On his better days, Donald Trump is a master of the moment.
During his rallies in the 2016 election campaign, for example, when he called on people to MAGA ("Make America Great Again"), and a few weeks after inauguration when he gave a somewhat conciliatory speech, he found a tone that, although bombastic, was also dignified, and made a good impression on his audience - at least for the duration of those speeches.
The effect, however, was of limited duration, because his earlier speeches had shown us a different Trump. One who had drawn attention with far less generous sentiments - sentiments at odds with the magnanimity he subsequently professed.
We have now seen something similar with his highly anticipated keynote speech on Islam. The setting was impressive: the political lords of the Arab world, the men who tell their respective Middle Eastern peoples what's what, were all assembled in Riyadh. But unlike former President Barack Obama's speech in 2009 in front of students at the University of Cairo, the people themselves were not represented.
The art of politeness
Addressing the gathering in Riyadh, Trump said much that was correct, although once again his conciliatory tone was strangely at odds with his earlier actions, such as his attempt to ban all citizens from six Islamic countries from entering the United States. During the debate about the travel ban earlier this year, Trump used a very different tone to the one he switched to in Riyadh.

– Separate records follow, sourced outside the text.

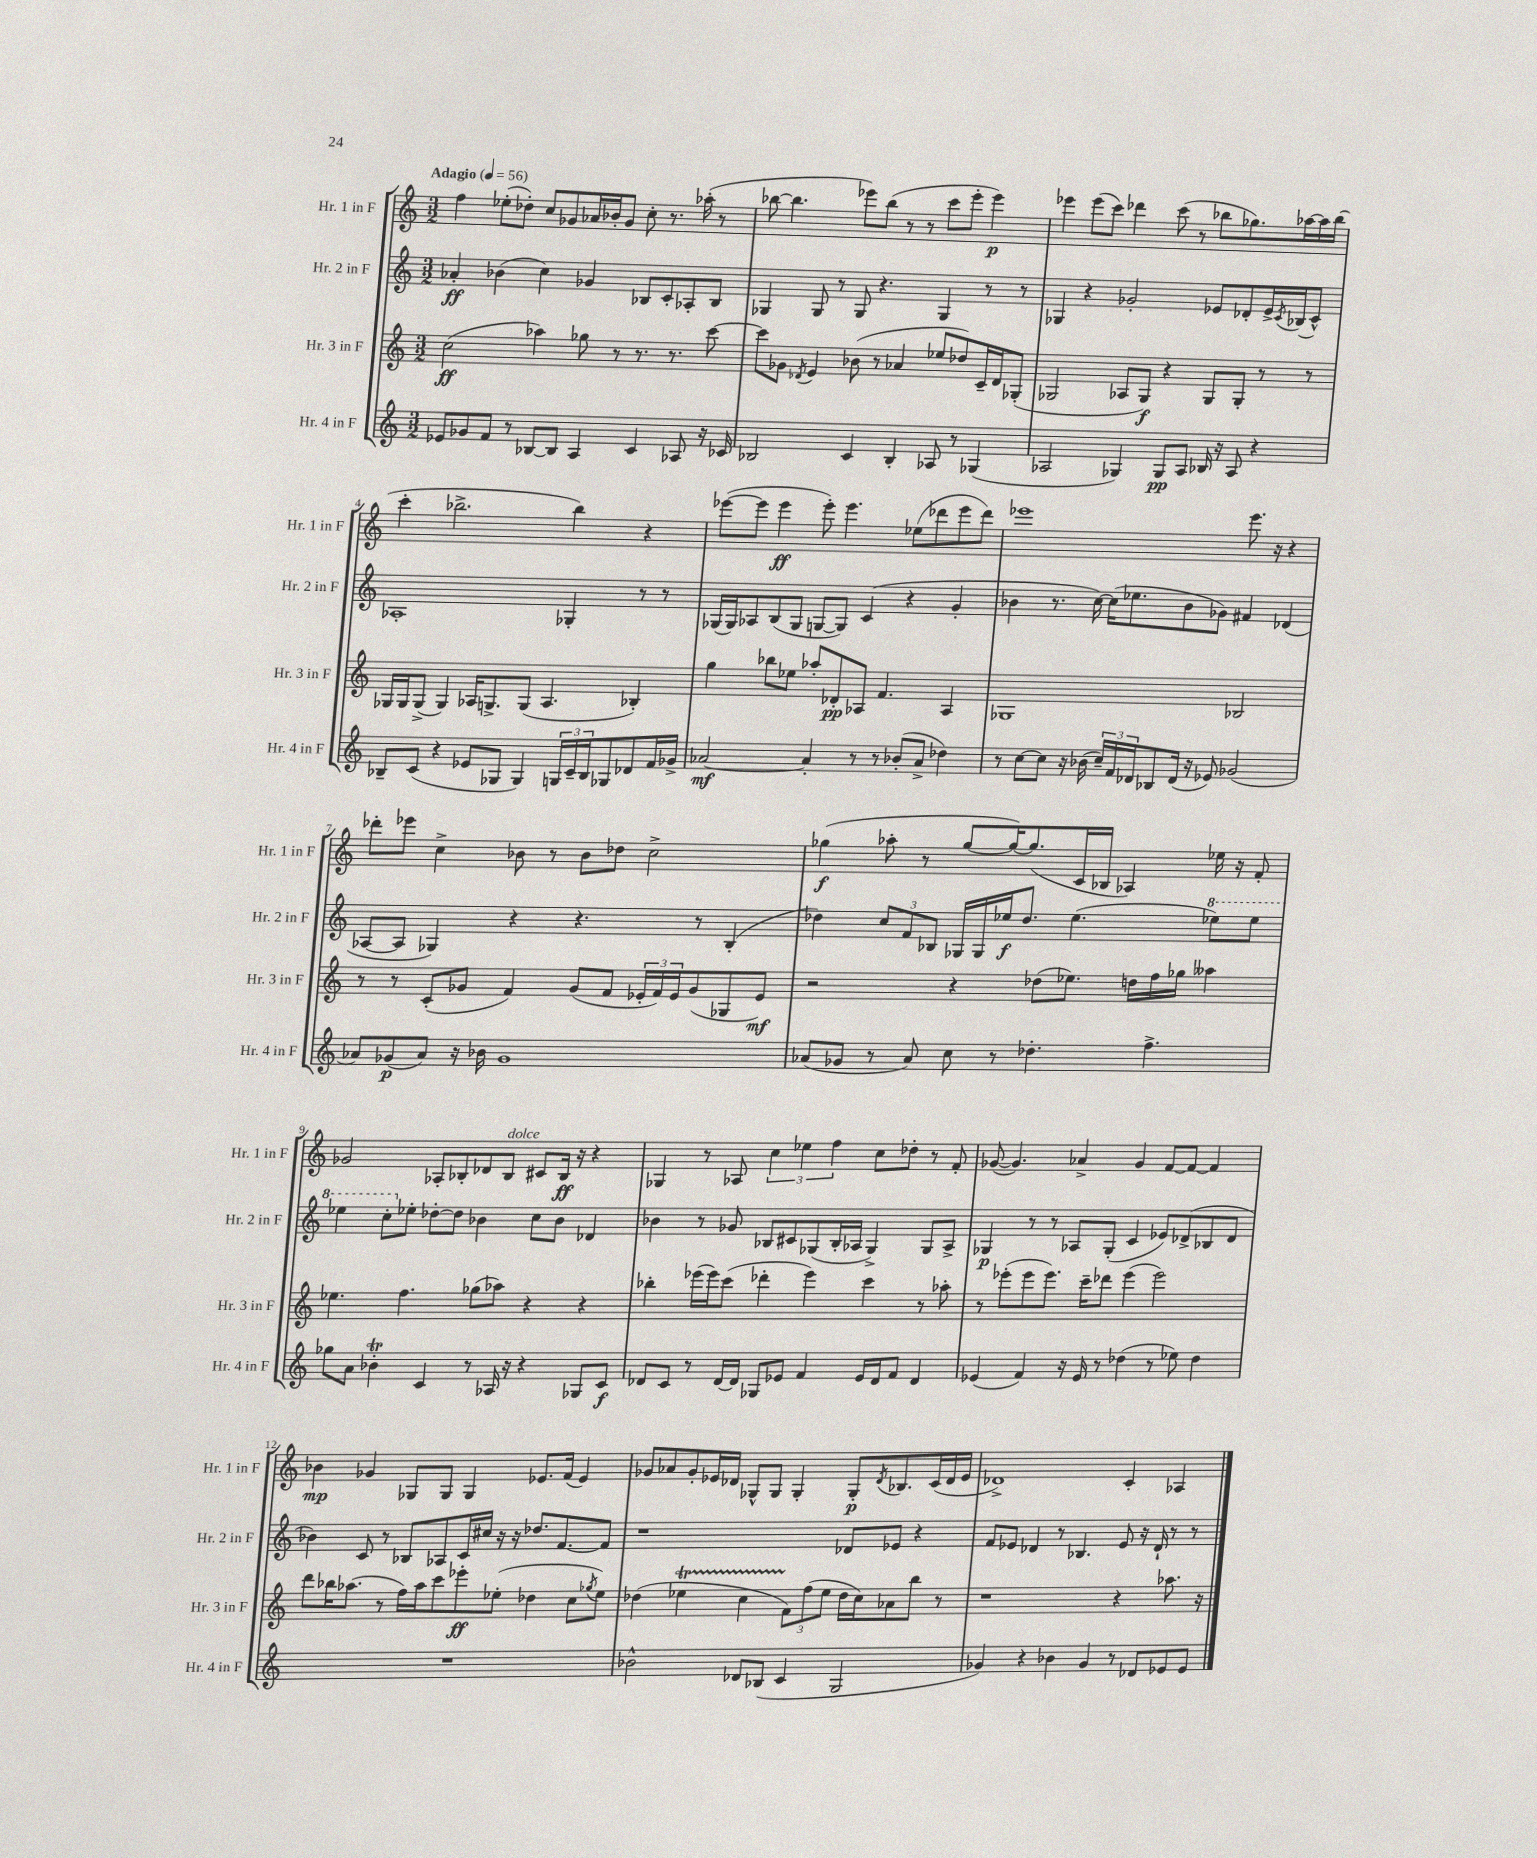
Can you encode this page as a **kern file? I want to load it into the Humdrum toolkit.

**kern	**kern	**kern	**kern
*staff4	*staff3	*staff2	*staff1
*clefG2	*clefG2	*clefG2	*clefG2
*k[]	*k[]	*k[]	*k[]
*M3/2	*M3/2	*M3/2	*M3/2
*MM56	*MM56	*MM56	*MM56
8e-/L	(2cc\	4a-'/	4ff\
8g-/	.	.	.
8f/J	.	(4b-\	(8ee-'\L
8r	.	.	8dd-'\J)
[8B-/L	4aa-\)	4cc\)	8cc/L
8B-/]J	.	.	8g-/
4A/	8gg-\	4g-/	16a-/L
.	.	.	16b-'/J
.	8r	.	8g-/J
4c/	8.r	8B-/L	8cc'\
.	.	8c'/	8.r
.	8.r	.	.
8A-/	.	8A-'/	.
.	.	.	(16aa-'\
16r	[8ccc\	8B-/J	8r
16c-/	.	.	.
=	=	=	=
2B-/	8ccc\]L	4G-/	[8bb-\
.	8g-\J	.	4.bb-\]
.	8qd-/	.	.
.	4e/	8G-/	.
.	.	8r	.
4c/	(8b-\	8G-/	8eee-\L)
.	8r	4.r	(8bb-\J
4B-'/	4a-/	.	8r
.	.	.	8r
8A-/	8ee-/L	4G-/	8ccc\L
8r	8dd-/)	.	8eee-'\J
(4G-/	16c~/L	8r	4eee-\)
.	16d-/J	.	.
.	(8G-'/J	8r	.
=	=	=	=
2A-/	2G-/	4G-/	4eee-\
.	.	4r	(8eee-\L
.	.	.	8ccc\J)
4G-/)	8A-/L	2g-'/	4ddd-\
.	8G-/J)	.	.
8G-/L	4r	.	(8ccc\
8A-/J	.	.	8r
16B-/	8G-/L	8e-/L	8bb-\L
16r	.	.	.
8A-/	8G-'/J	8d-'/	8.gg-\)
4r	8r	16e-^/L	.
.	.	8qc/	.
.	.	(16B-/J	[16aa-\L
.	8r	8c^^/J)	16aa-\]
.	.	.	(16bb-\JJ
=	=	=	=
8B-~/L	16G-/LL	1A-'	4ccc'\
.	16G-/J	.	.
(8c/J	(8G-^/J	.	.
4r	4G-/)	.	2.bb-^\
8e-/L	16A-/LK	.	.
.	8.G^/	.	.
8G-/J	.	.	.
4G-/)	(8G/J	.	.
.	4.A-/	.	.
24G/LL	.	4G-'/	4bb-\)
24c~/	.	.	.
24B-/J	.	.	.
8G-/	.	.	.
8d-/	4B-'/)	8r	4r
16f/L	.	8r	.
16g-^/JJ	.	.	.
=	=	=	=
[2a-/	4gg\	(16G-/LL	([8eee-\L
.	.	16G-/J)	.
.	.	8A-/	8eee-\]J
.	8bb-\L	(8B/	4eee-\
.	8ee-\J	8G-/J	.
4a-'/]	8aa-'/L	[8G/L	8eee-'\)
.	8d-'/	8G/]J)	4.eee-\
8r	8A-/J	(4c/	.
8r	4.f/	.	.
(8b-'/L	.	4r	(8ee-\L
8a-^/J	.	.	8ddd-\
4dd-\)	4A-/	4g'/	8eee-\
.	.	.	8ddd-\J)
=	=	=	=
8r	1G-	4b-\	1eee-
[8cc\L	.	.	.
8cc\]J	.	8.r	.
16r	.	.	.
(16b-\	.	[16cc\)	.
24cc~/LL)	.	(16cc\]LK	.
24f/	.	.	.
.	.	8.ee-\	.
24d-/J	.	.	.
8B-/	.	.	.
(16d-/Jk	.	8b-\	.
16r	.	.	.
8e-/)	.	8g-\J)	.
(2g-/	2B-/	4f#/	8.eee-\
.	.	.	16r
.	.	(4d-/	4r
=	=	=	=
8a-/L)	8r	[8A-/L	8ddd-'\L
(8g-/	8r	8A-/]J	8eee-\J
8a-/J)	(8c'/L	4G-/)	4cc^\
16r	8g-/J	.	.
16b-\	.	.	.
1g-	4f/)	4r	8b-\
.	.	.	8r
.	(8g-/L	4.r	8b-\L
.	8f/J	.	8dd-\J
.	24e-'/LL	.	2cc^\
.	24f/)	.	.
.	24e-/J	.	.
.	(8g-/	8r	.
.	8G-/	(4B'/	.
.	8e-/J)	.	.
=	=	=	=
(8a-/L	2r	4dd-\)	(4gg-\
8g-/J	.	.	.
8r	.	12cc/L	8aa-'\
.	.	12f/	.
8a-/)	.	.	8r
.	.	12B-/J	.
8cc\	4r	16G-/LL	[8gg-/L
.	.	16G-/	.
8r	.	16ee-/J	16gg-/_K)
.	.	8.dd-/J	(8.gg-/]
4.dd-'\	(8dd-\L	.	.
.	8.ee-\J)	(4.ee-\	16c/L
.	.	.	16B-/JJ
.	.	.	4A-/)
.	16dd\LL	.	.
4.ff^\	16ff\	.	.
.	16gg-\JJ	.	.
.	4aa--\	8eee-\L)	16ee-\
.	.	.	16r
.	.	8eee-\J	8f'/
=	=	=	=
8gg-\L	4.ee-\	4eee-\	2g-/
8a\J	.	.	.
4b-'\	.	8ccc'\L	.
.	4.ff\	8ee-'\J	.
4c/	.	[8dd-'\L	8A-'/L
.	.	8dd-\]J	8B-'/
8r	(8gg-\L	4b-\	8d-/
16A-/	8aa-\J)	.	8B-/J
16r	.	.	.
4r	4r	8cc\L	8c#/L
.	.	8b-\J	16B-/Jk
.	.	.	16r
8G-/L	4r	4d-/	4r
8c/J	.	.	.
=	=	=	=
8d-/L	4bb-'\	4b-\	4G-/
8c/J	.	.	.
8r	(16eee-\LL	8r	8r
.	16eee-\J)	.	.
[16d-/LL	(8ccc\J	8g-/	8A-/
16d-/]JJ	.	.	.
8G-/L	4ddd-'\	8B-/L	6cc\
8e-/J	.	8c#/	.
.	.	.	6ee-\
4f/	4eee-\)	(8G-/	.
.	.	.	6ff\
.	.	16B-'/L	.
.	.	16A-/JJ	.
16e-/LL	4ccc\	4G-^/)	8cc\L
16d-/J	.	.	.
8f/J	.	.	8dd-'\J
4d-/	8r	8G-/L	8r
.	8aa-'\	8A-^/J	8f'/
=	=	=	=
(4e-/	8r	4G-/	([8g-/
.	(8eee-'\L	.	4.g-/])
4f/)	8eee-\	8r	.
.	8.eee-\J)	8r	.
16r	.	8A-/L	4a-^/
16e-/	16ccc~\LK	.	.
8r	8ddd-\J	(8G-'/J	.
(4dd-\	(4eee-\	4c/	4g-/
8r	2eee-\)	8e-/L)	[8f/L
8ee-\)	.	(8d-^/	8f/_J
4dd-\	.	8B-/	4f/]
.	.	8d-/J	.
=	=	=	=
1.r	8ddd\L	4b-\)	4b-\
.	16bb-\K	.	.
.	(8.aa-\J	.	.
.	.	8c/	4g-/
.	8r	8r	.
.	16ff\LL)	8B-/L	8G-/L
.	16aa-\J	.	.
.	8ccc\	8A-/	8G-/J
.	8eee-'\	16c/L	4G-/
.	.	16cc#/JJ	.
.	(8ee-'\J	16r	.
.	.	16r	.
.	4dd-\	8.dd-/L	8.e-/L
.	.	[8.f/	(16f/Jk
.	8cc\L	.	4e-/)
.	8qgg-/	.	.
.	8ee-\J)	8f/]J	.
=	=	=	=
2b-^^\	(4dd-\	1r	8g-/L
.	.	.	8a-/
.	4ee-\	.	8g-'/
.	.	.	16e-/L
.	.	.	16d-/JJ
8d-/L	4cc\	.	8G-^^/L
(8B-/J	.	.	8G-/J
4c/	12f\L)	.	4G-'/
.	(12ff\	.	.
.	12ee-\J	.	.
2G/	16dd-\LL	8d-/L	8G-'/L
.	16cc\J)	.	.
.	.	.	8qd-/
.	8a-\	8e-/J	8.B-/
.	8bb\J	4r	.
.	.	.	(16c/L
.	8r	.	16d-/
.	.	.	16e-/JJ
=	=	=	=
4g-/)	1r	8f/L	1d-^)
.	.	8e-/J	.
4r	.	4d-/	.
4b-\	.	8r	.
.	.	4.B-/	.
4g-/	.	.	.
8r	4r	8e-/	4c'/
8d-/L	.	16r	.
.	.	16d-`/	.
8e-/	8.aa-\	8r	4A-/
8e-/J	.	8r	.
.	16r	.	.
==	==	==	==
*-	*-	*-	*-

There, he showed generosity. The current violence in the Middle East was "not a battle between different faiths, different sects, or different civilizations." Rather, it was "a battle between barbaric criminals who seek to obliterate human life, and decent people of all religions who seek to protect it."
Trump's assurance that the US was "not here to tell other people how to live, what to do […] or how to worship" was also constructive. And the call on those in authority in the Arab world to take their own action against Islamic extremists was expressed in a polite, and therefore suitable, tone.
Contradictions
Nonetheless, the speech left a sense of unease because it didn't fit with other comments Trump had made just a day earlier, on the same trip.
When he announced the arms deal with Saudi Arabia - worth $110 billion (around 98 billion euros) - he spoke of the "beautiful military equipment" and the "great security" these weapons would guarantee.
For the people of Yemen, on whom Saudi Arabia is currently inflicting an aerial war as brutal as it is cowardly, this must sound like mockery.
And what must Egyptians think, whose government is increasingly jettisoning human rights standards - and whose security Trump praised on his trip as "very strong"? As if the political, economic and constitutional deficiencies on which jihadism in Egypt thrives simply did not exist.
Unease about the unsaid
The speech also revealed the dark flip side of the way Trump enthusiastically abandons himself to the moment. The president is so fixated on the here and now that he all too seldom thinks of other aspects.
The difficult human rights situation in Saudi Arabia, the kingdom's sometimes exaggerated panic about Iran - these are all issues that, to put it politely, do little to contribute to "great security."
Most of what Trump said in his speech about Islam was appropriate and understandable. It is therefore all the more difficult to understand why he simply swept decisive issues under the carpet. The speech was encouraging, but it's unlikely to achieve the expected results.